> _Exercise aim_
Repeat word for word the part of the screenwriting article starting with "It's a comment" and going on through "a fellow scribe.".

> _Article_
SE2 D013: I'm Insulted That You're Insulted - Part 2

September 13, 2016

 

"You're insulting the director/actors by telling them how to do their jobs."

 

This is a lament screenwriters hear often. It's a go-to criticism readers pull out when they feel they need to offer some sort of advice. Too often, this sort of advice is negative criticism instead of constructive. It's intended to correct a flaw in the writer's work, but to the writer, it smacks of 'you don't know what you're doing.' It's a defense of other artists at the expense of the writer, fraught with indignation and, right or wrong, tends to draw the ire of the writer. 

 

It's a comment I see leveled against writers frequently in online forums, seminars and workshops. And it's not just actors or directors who bandy this jab about, but fellow writers. In fact, just two days after the belittling experience at the Action on Film Festival where filmmakers blatantly dismissed the role of the screenwriter, I attended one of my various writers' workshops where this very charge was leveled against a fellow scribe.

> _Dataset entries_
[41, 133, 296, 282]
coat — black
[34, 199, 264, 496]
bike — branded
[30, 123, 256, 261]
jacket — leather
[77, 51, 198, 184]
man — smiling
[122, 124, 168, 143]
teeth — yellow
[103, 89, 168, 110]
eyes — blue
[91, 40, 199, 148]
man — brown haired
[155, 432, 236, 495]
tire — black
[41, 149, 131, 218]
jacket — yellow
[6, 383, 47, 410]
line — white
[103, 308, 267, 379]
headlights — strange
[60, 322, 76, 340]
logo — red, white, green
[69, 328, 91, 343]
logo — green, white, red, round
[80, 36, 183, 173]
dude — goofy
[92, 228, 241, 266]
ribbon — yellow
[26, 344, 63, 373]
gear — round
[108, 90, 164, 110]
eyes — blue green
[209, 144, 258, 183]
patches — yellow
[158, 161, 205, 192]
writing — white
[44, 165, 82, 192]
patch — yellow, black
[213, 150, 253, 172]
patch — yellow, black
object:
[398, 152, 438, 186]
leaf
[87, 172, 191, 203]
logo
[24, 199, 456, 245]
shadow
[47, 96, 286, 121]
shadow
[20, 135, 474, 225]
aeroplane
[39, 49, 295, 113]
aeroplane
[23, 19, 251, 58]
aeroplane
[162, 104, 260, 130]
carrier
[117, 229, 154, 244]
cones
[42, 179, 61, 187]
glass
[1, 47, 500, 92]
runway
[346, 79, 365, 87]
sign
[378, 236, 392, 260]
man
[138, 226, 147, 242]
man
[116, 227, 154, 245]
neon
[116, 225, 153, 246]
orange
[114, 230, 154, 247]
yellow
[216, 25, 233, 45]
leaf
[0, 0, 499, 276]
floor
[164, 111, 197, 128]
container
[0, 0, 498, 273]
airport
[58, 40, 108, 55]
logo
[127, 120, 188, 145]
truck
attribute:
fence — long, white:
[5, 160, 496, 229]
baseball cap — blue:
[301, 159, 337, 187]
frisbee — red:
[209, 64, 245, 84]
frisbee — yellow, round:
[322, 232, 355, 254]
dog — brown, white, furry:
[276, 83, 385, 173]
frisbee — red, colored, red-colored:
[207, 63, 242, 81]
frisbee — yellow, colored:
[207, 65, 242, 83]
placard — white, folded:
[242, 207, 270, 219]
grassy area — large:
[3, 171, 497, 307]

==

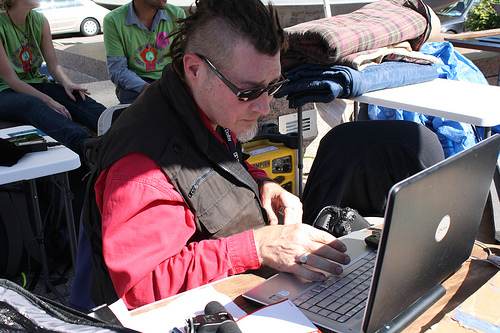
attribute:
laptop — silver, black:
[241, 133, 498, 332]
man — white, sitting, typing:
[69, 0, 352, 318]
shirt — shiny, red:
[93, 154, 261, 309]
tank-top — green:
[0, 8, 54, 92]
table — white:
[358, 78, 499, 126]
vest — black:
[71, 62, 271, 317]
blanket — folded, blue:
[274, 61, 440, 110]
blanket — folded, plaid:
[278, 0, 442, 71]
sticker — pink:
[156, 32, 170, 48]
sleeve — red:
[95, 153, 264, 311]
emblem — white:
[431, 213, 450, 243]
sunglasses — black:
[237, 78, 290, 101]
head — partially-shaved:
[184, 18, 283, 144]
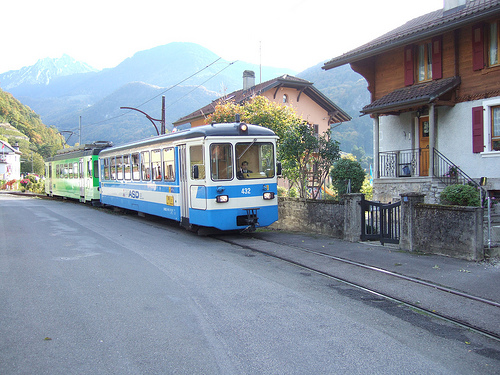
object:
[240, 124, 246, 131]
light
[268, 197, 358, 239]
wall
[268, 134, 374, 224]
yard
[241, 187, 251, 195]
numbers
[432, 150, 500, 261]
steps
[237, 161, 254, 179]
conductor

> _Problem solution_
It's a comment I see leveled against writers frequently in online forums, seminars and workshops. And it's not just actors or directors who bandy this jab about, but fellow writers. In fact, just two days after the belittling experience at the Action on Film Festival where filmmakers blatantly dismissed the role of the screenwriter, I attended one of my various writers' workshops where this very charge was leveled against a fellow scribe.